▶ Try it
Omit the pictures and print exactly the lines of the listing below, starting at the first and ending at the line containing "An entry without".

▶ Excerpted data
----

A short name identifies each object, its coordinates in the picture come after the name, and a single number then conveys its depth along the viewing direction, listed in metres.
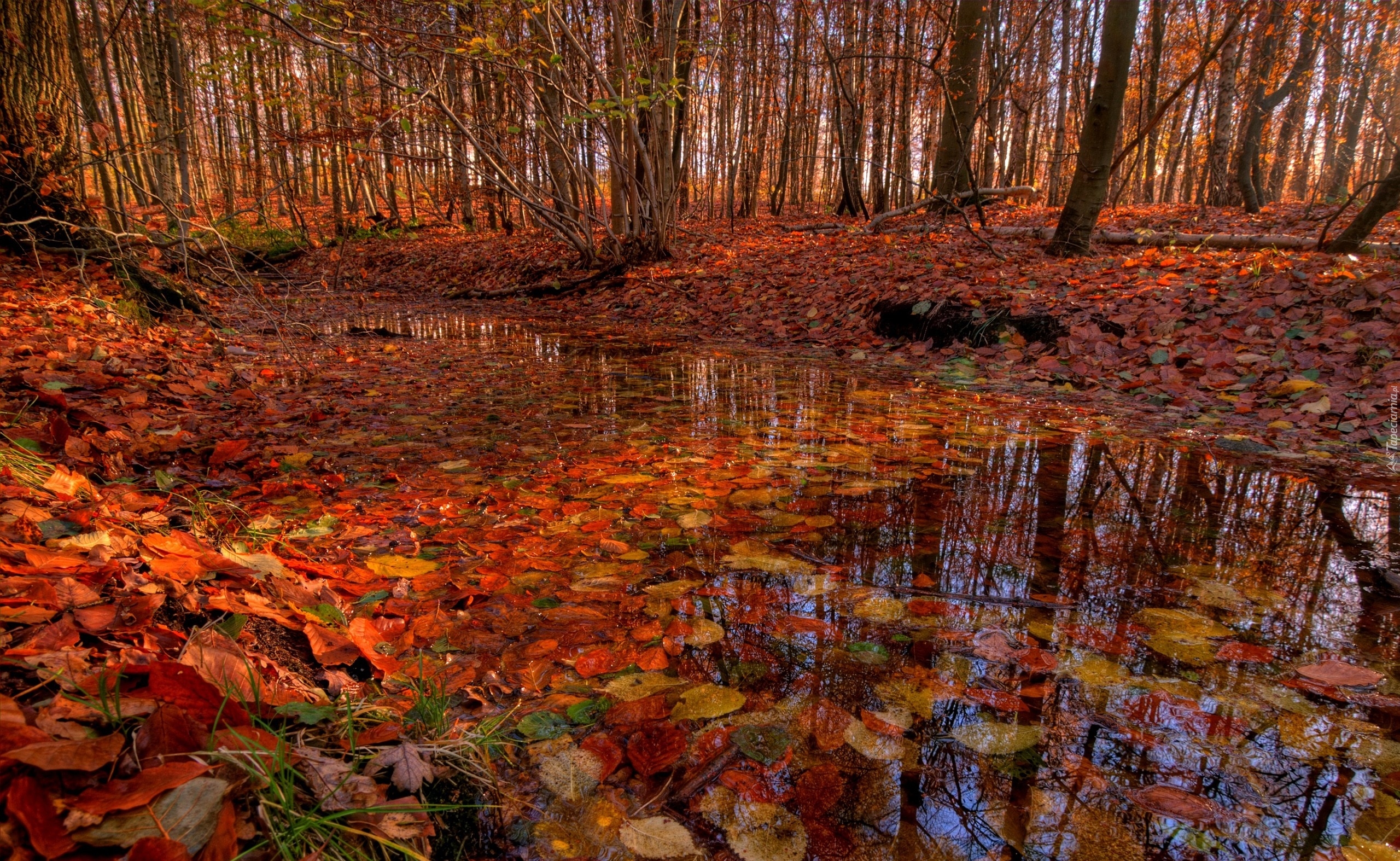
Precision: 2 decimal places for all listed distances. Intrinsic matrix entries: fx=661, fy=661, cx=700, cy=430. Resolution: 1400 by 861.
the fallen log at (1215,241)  5.52
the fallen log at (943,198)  9.62
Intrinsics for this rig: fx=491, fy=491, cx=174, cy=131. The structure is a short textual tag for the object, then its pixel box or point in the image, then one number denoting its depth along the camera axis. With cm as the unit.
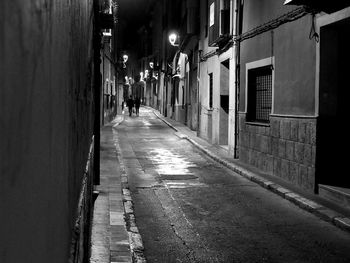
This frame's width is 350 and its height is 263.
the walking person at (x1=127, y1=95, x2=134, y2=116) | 5083
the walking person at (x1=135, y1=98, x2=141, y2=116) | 5159
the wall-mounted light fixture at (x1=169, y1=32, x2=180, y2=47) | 3457
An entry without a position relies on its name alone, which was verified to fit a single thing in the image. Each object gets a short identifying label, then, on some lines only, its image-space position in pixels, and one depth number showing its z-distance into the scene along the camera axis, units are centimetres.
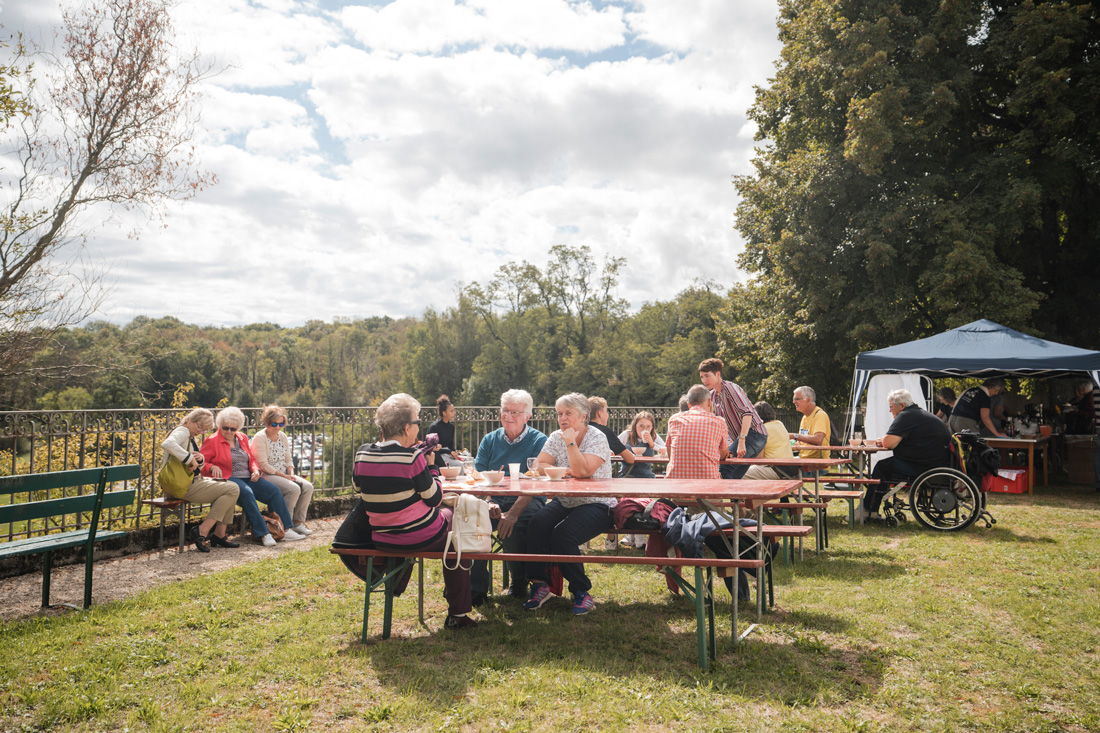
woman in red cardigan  691
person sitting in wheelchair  748
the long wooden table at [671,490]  384
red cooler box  1100
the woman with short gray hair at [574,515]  447
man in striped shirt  704
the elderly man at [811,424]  818
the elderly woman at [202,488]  655
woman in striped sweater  380
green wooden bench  436
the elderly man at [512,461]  470
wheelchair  741
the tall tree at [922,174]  1325
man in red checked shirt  508
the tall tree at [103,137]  932
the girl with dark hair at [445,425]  852
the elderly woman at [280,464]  756
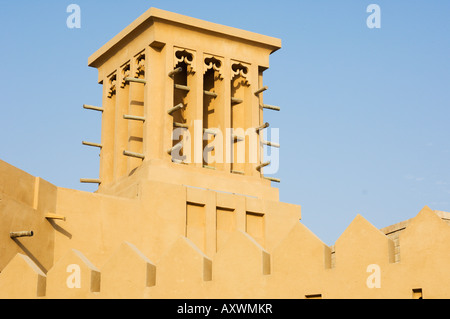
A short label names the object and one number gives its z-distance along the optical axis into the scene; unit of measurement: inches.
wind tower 1337.4
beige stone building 742.5
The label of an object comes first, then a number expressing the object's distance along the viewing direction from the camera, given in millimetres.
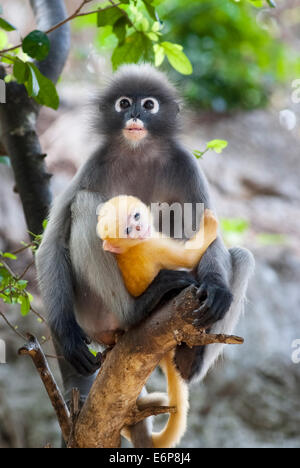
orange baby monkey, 2768
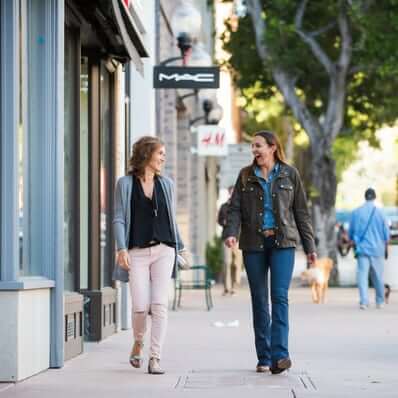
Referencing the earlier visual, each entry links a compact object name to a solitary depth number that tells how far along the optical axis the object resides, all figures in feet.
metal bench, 65.41
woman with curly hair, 35.68
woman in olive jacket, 35.58
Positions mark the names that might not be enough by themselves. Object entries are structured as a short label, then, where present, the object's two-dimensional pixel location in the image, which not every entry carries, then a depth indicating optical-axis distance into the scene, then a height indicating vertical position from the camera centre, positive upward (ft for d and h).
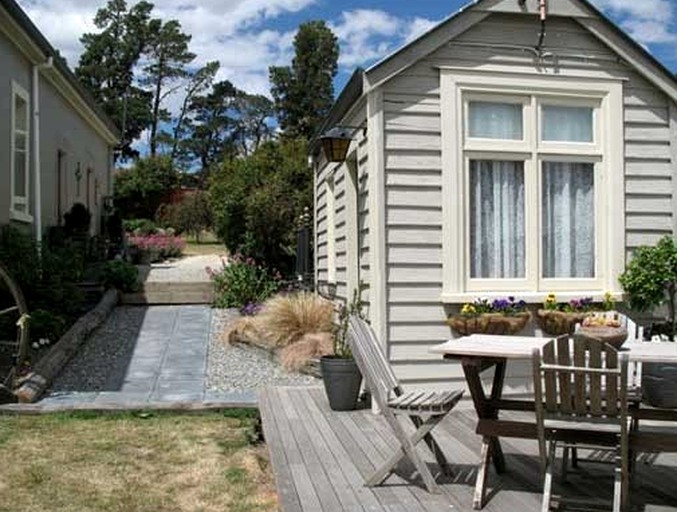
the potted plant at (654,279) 20.48 -0.51
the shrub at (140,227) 77.84 +3.59
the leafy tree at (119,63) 128.57 +33.82
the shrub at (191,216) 85.56 +5.04
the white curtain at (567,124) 21.38 +3.83
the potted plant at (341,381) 20.11 -3.17
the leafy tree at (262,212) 46.11 +3.02
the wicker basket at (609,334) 12.60 -1.23
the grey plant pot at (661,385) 12.93 -2.13
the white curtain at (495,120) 21.08 +3.87
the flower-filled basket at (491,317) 20.01 -1.50
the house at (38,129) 31.60 +6.82
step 39.52 -1.72
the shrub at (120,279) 39.86 -0.93
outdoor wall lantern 23.63 +3.71
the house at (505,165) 20.56 +2.66
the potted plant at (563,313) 20.42 -1.42
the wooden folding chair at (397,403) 13.02 -2.48
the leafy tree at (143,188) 94.38 +9.12
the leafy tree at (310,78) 114.11 +27.69
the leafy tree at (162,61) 132.98 +35.25
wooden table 11.99 -2.33
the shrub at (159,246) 60.70 +1.26
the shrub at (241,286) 38.17 -1.27
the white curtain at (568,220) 21.50 +1.14
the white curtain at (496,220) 21.15 +1.13
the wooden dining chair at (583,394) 11.07 -1.98
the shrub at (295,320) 27.53 -2.13
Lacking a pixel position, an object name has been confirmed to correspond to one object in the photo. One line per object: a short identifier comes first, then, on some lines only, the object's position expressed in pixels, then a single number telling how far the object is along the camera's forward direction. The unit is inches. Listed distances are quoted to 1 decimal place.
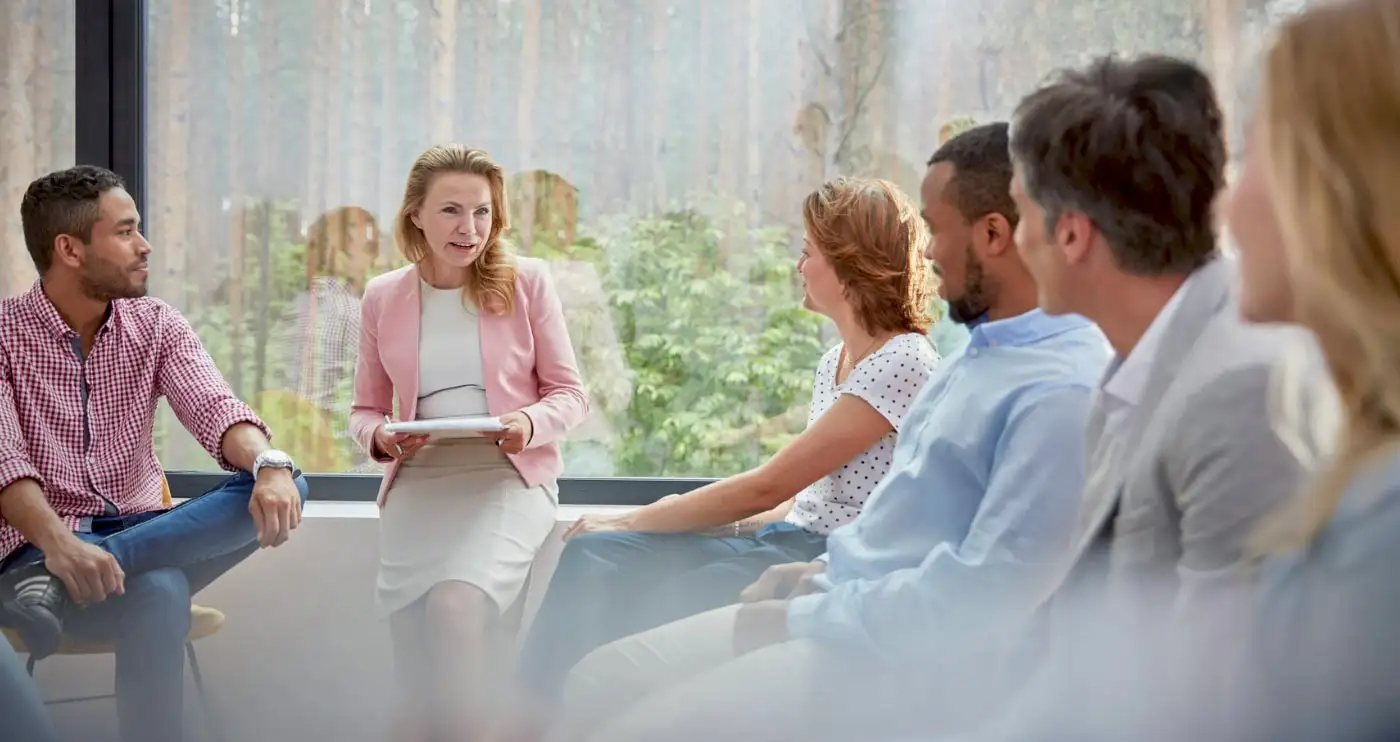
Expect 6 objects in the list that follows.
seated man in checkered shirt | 77.9
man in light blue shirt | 48.3
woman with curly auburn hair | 71.1
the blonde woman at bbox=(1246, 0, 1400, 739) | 30.5
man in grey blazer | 36.9
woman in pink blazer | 88.6
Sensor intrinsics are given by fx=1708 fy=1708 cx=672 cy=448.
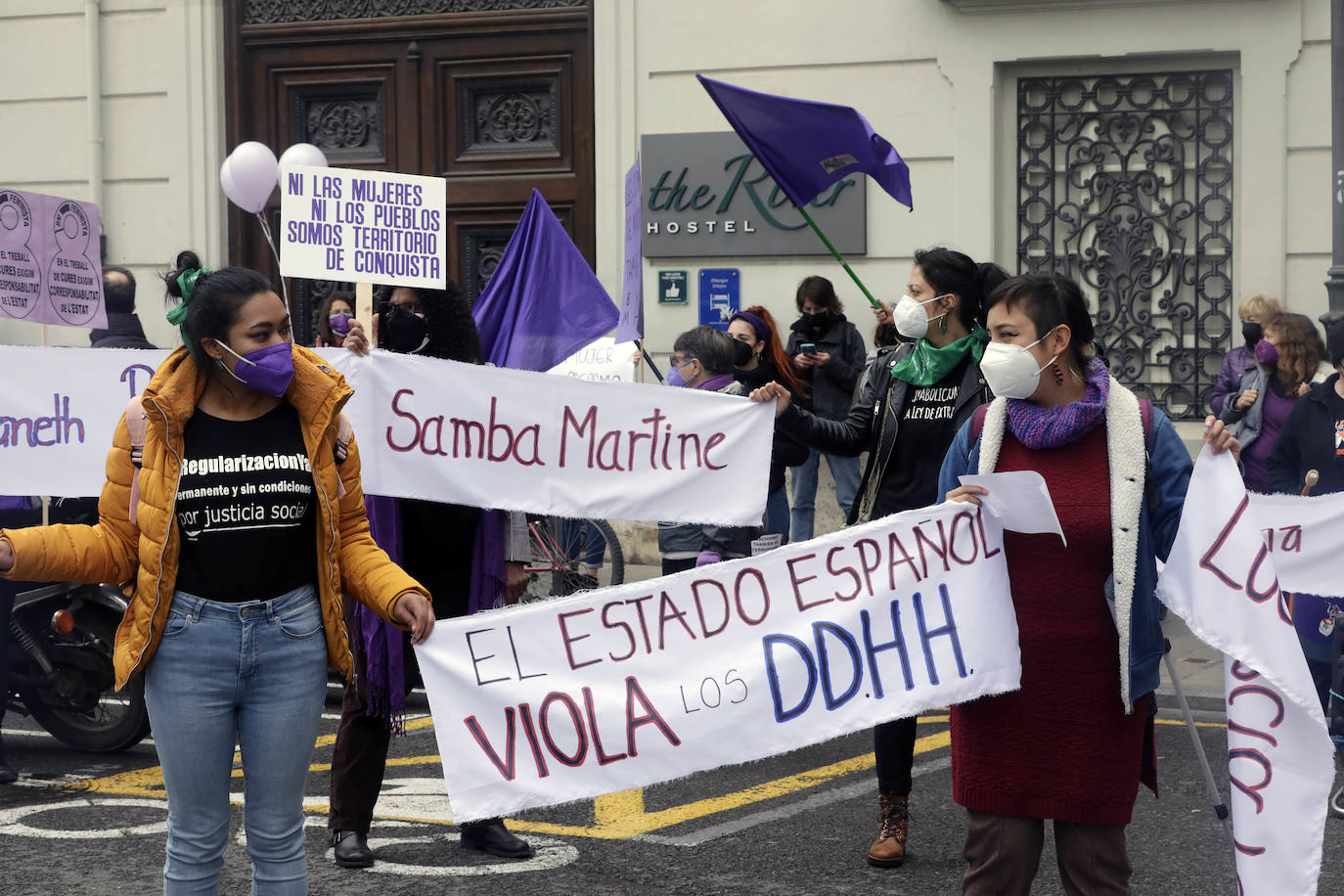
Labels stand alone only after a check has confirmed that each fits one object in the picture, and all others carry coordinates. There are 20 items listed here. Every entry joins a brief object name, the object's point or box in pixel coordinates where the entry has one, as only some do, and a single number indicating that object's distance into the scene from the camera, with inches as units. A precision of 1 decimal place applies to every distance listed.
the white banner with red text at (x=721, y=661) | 154.3
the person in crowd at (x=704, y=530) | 314.5
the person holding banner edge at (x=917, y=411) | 205.6
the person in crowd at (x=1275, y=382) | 358.9
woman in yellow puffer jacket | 142.9
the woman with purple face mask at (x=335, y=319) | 305.9
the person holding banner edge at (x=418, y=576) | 204.5
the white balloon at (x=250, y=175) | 438.6
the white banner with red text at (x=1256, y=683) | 150.0
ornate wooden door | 505.7
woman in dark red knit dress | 147.2
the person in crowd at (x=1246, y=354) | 399.9
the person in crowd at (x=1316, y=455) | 244.1
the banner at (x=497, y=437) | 221.9
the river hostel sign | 468.8
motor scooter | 270.5
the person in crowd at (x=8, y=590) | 255.9
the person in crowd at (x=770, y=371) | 339.0
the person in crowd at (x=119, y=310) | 349.4
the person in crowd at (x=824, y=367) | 426.6
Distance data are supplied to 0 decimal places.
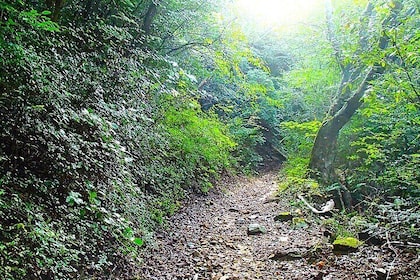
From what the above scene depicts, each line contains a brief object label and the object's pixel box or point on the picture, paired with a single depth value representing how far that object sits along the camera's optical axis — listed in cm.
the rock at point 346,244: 438
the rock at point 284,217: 679
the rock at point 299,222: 622
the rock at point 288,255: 466
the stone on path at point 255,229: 609
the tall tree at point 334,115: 878
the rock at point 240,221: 679
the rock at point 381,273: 350
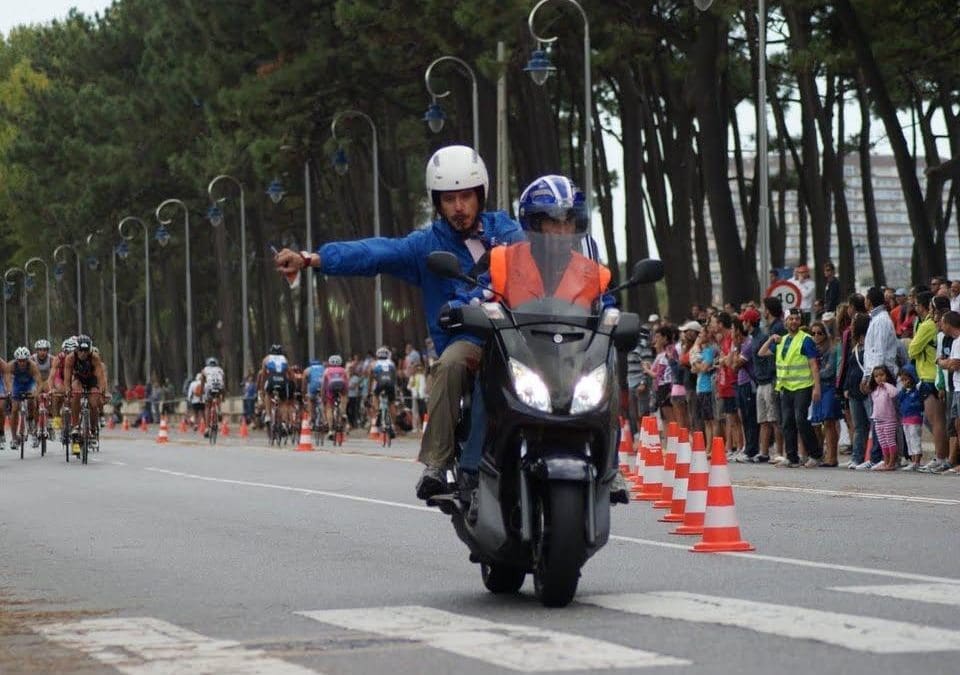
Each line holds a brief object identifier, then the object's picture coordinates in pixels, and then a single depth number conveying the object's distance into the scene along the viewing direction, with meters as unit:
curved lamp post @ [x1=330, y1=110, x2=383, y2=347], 56.97
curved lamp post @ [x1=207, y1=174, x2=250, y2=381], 69.81
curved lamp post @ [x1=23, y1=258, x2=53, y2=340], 101.78
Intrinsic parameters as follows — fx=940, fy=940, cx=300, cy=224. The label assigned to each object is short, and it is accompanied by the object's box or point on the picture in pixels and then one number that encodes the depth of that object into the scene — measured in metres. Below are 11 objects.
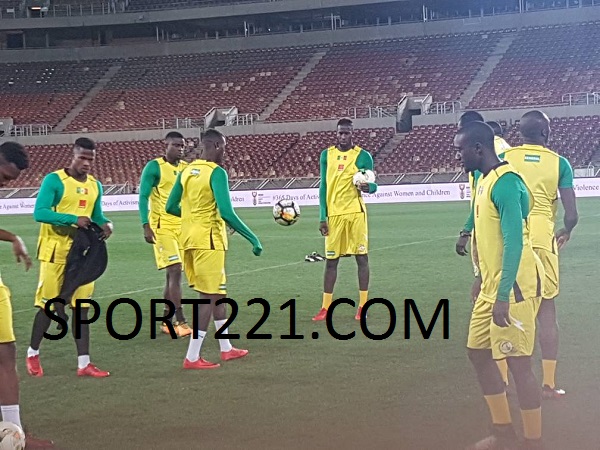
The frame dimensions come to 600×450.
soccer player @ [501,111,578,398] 6.85
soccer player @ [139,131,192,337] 10.09
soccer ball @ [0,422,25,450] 5.37
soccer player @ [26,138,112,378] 7.75
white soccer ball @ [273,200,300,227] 10.24
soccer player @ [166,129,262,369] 8.21
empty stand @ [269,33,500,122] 45.88
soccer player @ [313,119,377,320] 10.66
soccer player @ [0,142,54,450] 5.67
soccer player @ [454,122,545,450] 5.21
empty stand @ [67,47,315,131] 49.47
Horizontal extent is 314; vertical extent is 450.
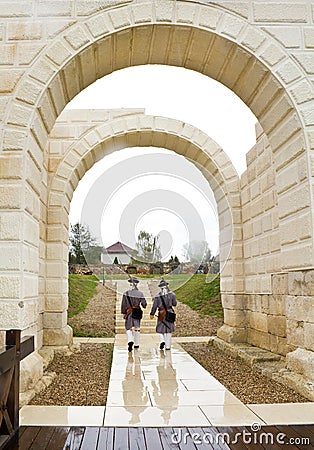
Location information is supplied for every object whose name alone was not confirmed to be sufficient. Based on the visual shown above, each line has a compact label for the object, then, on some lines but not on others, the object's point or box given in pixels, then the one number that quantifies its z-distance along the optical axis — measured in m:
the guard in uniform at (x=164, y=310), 8.74
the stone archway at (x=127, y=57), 4.45
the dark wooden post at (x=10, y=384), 3.04
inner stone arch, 7.71
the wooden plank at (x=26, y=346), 3.49
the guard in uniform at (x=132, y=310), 8.76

----

▶ Answer space
A short name identifies each object, its coordinates in the picture come after the name, and a single number then conveys its depth along the viewing direction, listed in metres.
Precision: 2 decimal places for all listed distances. Intrinsic matrix entries: fx=661, fy=661, cx=700, cy=430. Resolution: 1400 by 861.
the fallen log at (1215,241)  5.52
the fallen log at (943,198)  9.62
Intrinsics for this rig: fx=491, fy=491, cx=174, cy=131. The structure is a short textual tag for the object, then its pixel box or point in the image, then one number denoting its depth along the camera axis. With cm as the unit.
This frame's width is 350 and its height is 263.
the walking person at (x1=127, y1=95, x2=134, y2=116) | 5083
the walking person at (x1=135, y1=98, x2=141, y2=116) | 5159
the wall-mounted light fixture at (x1=169, y1=32, x2=180, y2=47) | 3457
An entry without a position relies on its name alone, which was verified to fit a single thing in the image. Each object gets a short identifying label, then, on some lines only, its image-space position in pixels, and one depth number showing its z-distance into the scene along the camera axis, units are centimetres.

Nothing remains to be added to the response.